Mr Huppert said: “This is tragic news and my sympathy is with family and friends at this sad time. I trust there will be a full investigation into this matter so that a detailed and frank account can be given to the family.
“It has been understood and well-documented that there have been catastrophic problems with this ambulance service due to poor leadership which has resulted in the resignation of many of the directors.

“I understand new highly experienced interim directors have been put in place now to implement a turnaround plan – but that won’t happen overnight. In the meantime, I trust everything will be done to safeguard patients and action taken to clear the backlog of complaints quickly and efficiently.”

At the latest trust board meeting, John Martin, interim director of clinical quality, said the other serious incident for June related to a patient who was hanging when paramedics arrived but who has since been discharged from hospital.He said: “Both of these incidents focus around delays and they are being investigated to find whether this was the specific cause.”
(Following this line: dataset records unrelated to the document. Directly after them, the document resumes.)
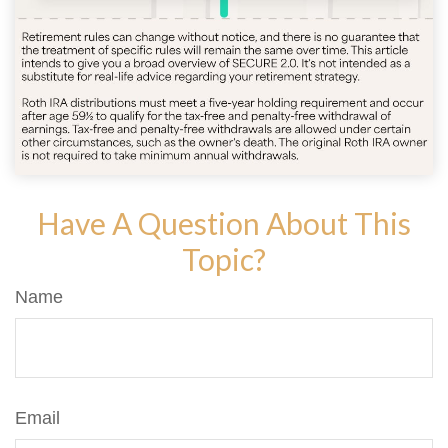
Have A Question About This
Topic?
Name
Email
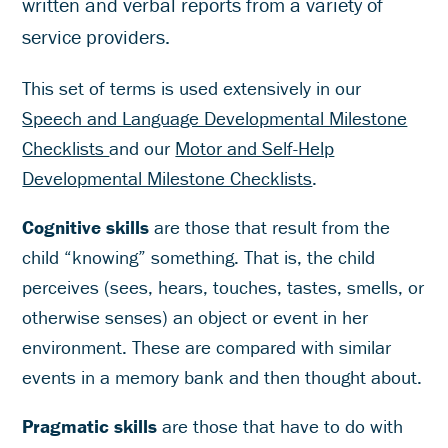
written and verbal reports from a variety of
service providers.
This set of terms is used extensively in our
Speech and Language Developmental Milestone
Checklists
and our
Motor and Self-Help
Developmental Milestone Checklists
.
Cognitive skills
are those that result from the
child “knowing” something. That is, the child
perceives (sees, hears, touches, tastes, smells, or
otherwise senses) an object or event in her
environment. These are compared with similar
events in a memory bank and then thought about.
Pragmatic skills
are those that have to do with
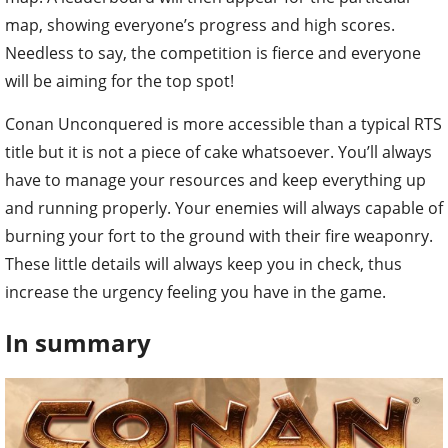
map, showing everyone’s progress and high scores.
Needless to say, the competition is fierce and everyone
will be aiming for the top spot!
Conan Unconquered is more accessible than a typical RTS
title but it is not a piece of cake whatsoever. You’ll always
have to manage your resources and keep everything up
and running properly. Your enemies will always capable of
burning your fort to the ground with their fire weaponry.
These little details will always keep you in check, thus
increase the urgency feeling you have in the game.
In summary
No further comment is expected until the investigation findings are released.

Meanwhile, the trust received 80 new complaints about its service in June – up from 18 the month before. The vast majority of upheld complaints were due to a delay in ambulance attendance, followed by the standard of treatment and assessment, and then the attitude of staff.

Interim directors have expressed concerns about the number of complaints not dealt with within a target of 25 working days, with Andrew Morgan, interim chief executive, describing some as “whopping big.”

Dr Geoffrey Harris, interim chairman, added: “Some of these long-standing complaints seem to have gone back and forwards for some time. We need to keep the pressure up on managers to keep these delays down.”

Elouise’s school described their former student as a bright, bubbly girl who was very popular.
Her tutor David Banham said: “Elouise was always happy and she was appreciated so much in the group.”